TASK REQUIREMENTS = Arrange the rows from the first line through the line that contains "scientific name: Strychnos panurensis" as a JSON list of strings, one string per line with blank lines left out.

____

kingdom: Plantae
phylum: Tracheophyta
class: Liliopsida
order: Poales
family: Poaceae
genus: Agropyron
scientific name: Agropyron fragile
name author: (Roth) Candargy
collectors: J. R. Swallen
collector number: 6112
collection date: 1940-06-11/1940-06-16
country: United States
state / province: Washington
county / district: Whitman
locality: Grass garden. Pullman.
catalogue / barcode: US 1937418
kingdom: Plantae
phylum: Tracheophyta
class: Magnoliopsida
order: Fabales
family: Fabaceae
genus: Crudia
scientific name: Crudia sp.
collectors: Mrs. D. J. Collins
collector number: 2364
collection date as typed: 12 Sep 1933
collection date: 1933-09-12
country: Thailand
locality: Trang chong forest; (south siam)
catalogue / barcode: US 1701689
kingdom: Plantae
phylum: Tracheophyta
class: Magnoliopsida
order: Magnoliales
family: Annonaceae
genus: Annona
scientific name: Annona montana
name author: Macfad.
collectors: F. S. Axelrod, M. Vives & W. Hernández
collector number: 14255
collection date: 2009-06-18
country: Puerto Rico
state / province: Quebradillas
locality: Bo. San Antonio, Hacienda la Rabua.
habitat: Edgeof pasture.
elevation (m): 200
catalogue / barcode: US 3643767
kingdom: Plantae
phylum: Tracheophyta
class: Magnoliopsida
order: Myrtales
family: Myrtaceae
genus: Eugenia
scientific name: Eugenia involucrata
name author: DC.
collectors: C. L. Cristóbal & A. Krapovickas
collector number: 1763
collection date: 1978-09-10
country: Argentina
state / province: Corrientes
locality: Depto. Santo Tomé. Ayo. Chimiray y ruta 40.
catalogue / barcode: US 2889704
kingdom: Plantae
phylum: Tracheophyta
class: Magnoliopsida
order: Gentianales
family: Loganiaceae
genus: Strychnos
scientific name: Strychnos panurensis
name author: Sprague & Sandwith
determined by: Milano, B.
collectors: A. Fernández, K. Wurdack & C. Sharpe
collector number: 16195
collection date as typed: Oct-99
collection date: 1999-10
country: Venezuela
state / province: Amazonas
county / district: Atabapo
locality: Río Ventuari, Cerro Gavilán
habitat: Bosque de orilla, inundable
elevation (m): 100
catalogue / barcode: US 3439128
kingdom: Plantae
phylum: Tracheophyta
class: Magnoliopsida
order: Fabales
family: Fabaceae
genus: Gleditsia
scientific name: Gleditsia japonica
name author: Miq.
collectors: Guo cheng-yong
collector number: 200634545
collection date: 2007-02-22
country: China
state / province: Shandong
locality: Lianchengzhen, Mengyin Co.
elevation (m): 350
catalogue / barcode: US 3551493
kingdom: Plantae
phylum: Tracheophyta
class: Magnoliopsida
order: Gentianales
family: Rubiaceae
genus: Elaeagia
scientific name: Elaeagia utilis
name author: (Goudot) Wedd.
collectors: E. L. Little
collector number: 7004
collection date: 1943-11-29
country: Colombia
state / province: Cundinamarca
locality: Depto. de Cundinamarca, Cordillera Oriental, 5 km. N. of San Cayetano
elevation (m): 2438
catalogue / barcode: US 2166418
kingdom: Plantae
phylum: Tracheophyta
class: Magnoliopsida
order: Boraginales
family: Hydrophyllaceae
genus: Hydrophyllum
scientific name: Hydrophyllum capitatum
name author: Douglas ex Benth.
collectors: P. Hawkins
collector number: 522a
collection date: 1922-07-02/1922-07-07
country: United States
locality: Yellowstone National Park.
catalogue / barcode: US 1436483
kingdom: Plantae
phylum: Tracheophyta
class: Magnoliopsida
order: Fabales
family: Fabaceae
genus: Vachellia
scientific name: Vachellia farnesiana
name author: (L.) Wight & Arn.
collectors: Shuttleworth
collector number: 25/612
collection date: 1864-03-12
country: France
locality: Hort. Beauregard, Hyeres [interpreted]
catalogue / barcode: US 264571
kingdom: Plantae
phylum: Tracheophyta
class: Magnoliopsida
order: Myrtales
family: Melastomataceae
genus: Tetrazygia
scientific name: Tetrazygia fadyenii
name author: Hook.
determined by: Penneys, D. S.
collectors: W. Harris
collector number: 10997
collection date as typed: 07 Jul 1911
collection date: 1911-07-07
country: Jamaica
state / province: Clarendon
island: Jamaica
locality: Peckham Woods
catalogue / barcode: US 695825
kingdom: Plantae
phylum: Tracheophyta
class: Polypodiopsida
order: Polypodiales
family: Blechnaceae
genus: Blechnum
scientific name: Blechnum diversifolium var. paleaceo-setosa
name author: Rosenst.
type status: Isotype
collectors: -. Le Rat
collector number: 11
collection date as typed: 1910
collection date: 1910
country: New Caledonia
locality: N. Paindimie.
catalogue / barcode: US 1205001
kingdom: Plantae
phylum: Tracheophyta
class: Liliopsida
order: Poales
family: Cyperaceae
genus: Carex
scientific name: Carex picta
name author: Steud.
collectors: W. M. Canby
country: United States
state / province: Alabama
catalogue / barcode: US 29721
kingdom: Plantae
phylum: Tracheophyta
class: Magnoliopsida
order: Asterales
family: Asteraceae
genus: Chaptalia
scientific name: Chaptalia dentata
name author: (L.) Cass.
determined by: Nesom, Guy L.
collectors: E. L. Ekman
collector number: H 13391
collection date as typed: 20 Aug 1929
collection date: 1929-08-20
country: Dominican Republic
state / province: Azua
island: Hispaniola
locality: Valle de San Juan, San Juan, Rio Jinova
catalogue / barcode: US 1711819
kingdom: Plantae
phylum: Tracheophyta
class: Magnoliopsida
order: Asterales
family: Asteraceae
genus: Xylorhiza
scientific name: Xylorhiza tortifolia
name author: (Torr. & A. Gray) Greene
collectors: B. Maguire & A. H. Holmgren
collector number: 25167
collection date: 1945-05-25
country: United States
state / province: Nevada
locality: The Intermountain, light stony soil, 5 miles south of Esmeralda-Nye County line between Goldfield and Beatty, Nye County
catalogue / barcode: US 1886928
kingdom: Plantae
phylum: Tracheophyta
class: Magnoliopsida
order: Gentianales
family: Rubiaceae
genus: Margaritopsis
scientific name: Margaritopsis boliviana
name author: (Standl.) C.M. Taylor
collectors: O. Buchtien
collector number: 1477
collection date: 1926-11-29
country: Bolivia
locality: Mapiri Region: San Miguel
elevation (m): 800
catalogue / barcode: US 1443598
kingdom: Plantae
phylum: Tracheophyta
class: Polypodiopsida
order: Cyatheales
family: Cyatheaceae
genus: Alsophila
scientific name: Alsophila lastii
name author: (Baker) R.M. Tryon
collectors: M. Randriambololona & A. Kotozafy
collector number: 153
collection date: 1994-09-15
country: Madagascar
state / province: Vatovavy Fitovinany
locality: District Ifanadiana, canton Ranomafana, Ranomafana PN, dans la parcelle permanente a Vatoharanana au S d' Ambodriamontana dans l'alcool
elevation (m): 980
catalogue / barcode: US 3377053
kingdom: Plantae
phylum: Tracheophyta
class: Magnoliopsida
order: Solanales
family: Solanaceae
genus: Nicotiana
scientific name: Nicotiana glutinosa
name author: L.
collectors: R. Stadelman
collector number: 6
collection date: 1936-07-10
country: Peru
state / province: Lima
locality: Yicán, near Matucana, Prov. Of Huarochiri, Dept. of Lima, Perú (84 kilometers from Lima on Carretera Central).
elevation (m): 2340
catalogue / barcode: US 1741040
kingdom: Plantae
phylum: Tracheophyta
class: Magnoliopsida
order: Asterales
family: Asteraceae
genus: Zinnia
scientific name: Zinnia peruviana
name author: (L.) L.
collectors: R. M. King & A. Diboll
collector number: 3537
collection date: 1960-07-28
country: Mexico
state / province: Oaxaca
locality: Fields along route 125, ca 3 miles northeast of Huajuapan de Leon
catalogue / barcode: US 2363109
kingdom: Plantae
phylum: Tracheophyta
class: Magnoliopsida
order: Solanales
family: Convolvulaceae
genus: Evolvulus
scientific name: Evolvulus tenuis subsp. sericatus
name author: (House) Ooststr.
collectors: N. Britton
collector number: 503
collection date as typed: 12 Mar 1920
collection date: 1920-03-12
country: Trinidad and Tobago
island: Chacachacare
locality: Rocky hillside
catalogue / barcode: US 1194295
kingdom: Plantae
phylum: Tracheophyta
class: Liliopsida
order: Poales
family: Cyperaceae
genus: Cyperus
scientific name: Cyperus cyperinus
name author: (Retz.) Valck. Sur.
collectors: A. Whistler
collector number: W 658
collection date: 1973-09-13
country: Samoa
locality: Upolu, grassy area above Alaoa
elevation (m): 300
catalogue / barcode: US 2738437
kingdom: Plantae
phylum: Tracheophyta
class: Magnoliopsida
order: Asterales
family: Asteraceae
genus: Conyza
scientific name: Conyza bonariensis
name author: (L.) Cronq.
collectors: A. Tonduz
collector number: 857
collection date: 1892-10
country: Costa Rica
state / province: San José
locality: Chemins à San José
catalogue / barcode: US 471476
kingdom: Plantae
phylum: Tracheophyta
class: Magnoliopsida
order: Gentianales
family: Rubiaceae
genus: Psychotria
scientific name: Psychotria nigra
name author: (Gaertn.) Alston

____

TASK OUTPUT =
[
  "kingdom: Plantae",
  "phylum: Tracheophyta",
  "class: Liliopsida",
  "order: Poales",
  "family: Poaceae",
  "genus: Agropyron",
  "scientific name: Agropyron fragile",
  "name author: (Roth) Candargy",
  "collectors: J. R. Swallen",
  "collector number: 6112",
  "collection date: 1940-06-11/1940-06-16",
  "country: United States",
  "state / province: Washington",
  "county / district: Whitman",
  "locality: Grass garden. Pullman.",
  "catalogue / barcode: US 1937418",
  "kingdom: Plantae",
  "phylum: Tracheophyta",
  "class: Magnoliopsida",
  "order: Fabales",
  "family: Fabaceae",
  "genus: Crudia",
  "scientific name: Crudia sp.",
  "collectors: Mrs. D. J. Collins",
  "collector number: 2364",
  "collection date as typed: 12 Sep 1933",
  "collection date: 1933-09-12",
  "country: Thailand",
  "locality: Trang chong forest; (south siam)",
  "catalogue / barcode: US 1701689",
  "kingdom: Plantae",
  "phylum: Tracheophyta",
  "class: Magnoliopsida",
  "order: Magnoliales",
  "family: Annonaceae",
  "genus: Annona",
  "scientific name: Annona montana",
  "name author: Macfad.",
  "collectors: F. S. Axelrod, M. Vives & W. Hernández",
  "collector number: 14255",
  "collection date: 2009-06-18",
  "country: Puerto Rico",
  "state / province: Quebradillas",
  "locality: Bo. San Antonio, Hacienda la Rabua.",
  "habitat: Edgeof pasture.",
  "elevation (m): 200",
  "catalogue / barcode: US 3643767",
  "kingdom: Plantae",
  "phylum: Tracheophyta",
  "class: Magnoliopsida",
  "order: Myrtales",
  "family: Myrtaceae",
  "genus: Eugenia",
  "scientific name: Eugenia involucrata",
  "name author: DC.",
  "collectors: C. L. Cristóbal & A. Krapovickas",
  "collector number: 1763",
  "collection date: 1978-09-10",
  "country: Argentina",
  "state / province: Corrientes",
  "locality: Depto. Santo Tomé. Ayo. Chimiray y ruta 40.",
  "catalogue / barcode: US 2889704",
  "kingdom: Plantae",
  "phylum: Tracheophyta",
  "class: Magnoliopsida",
  "order: Gentianales",
  "family: Loganiaceae",
  "genus: Strychnos",
  "scientific name: Strychnos panurensis"
]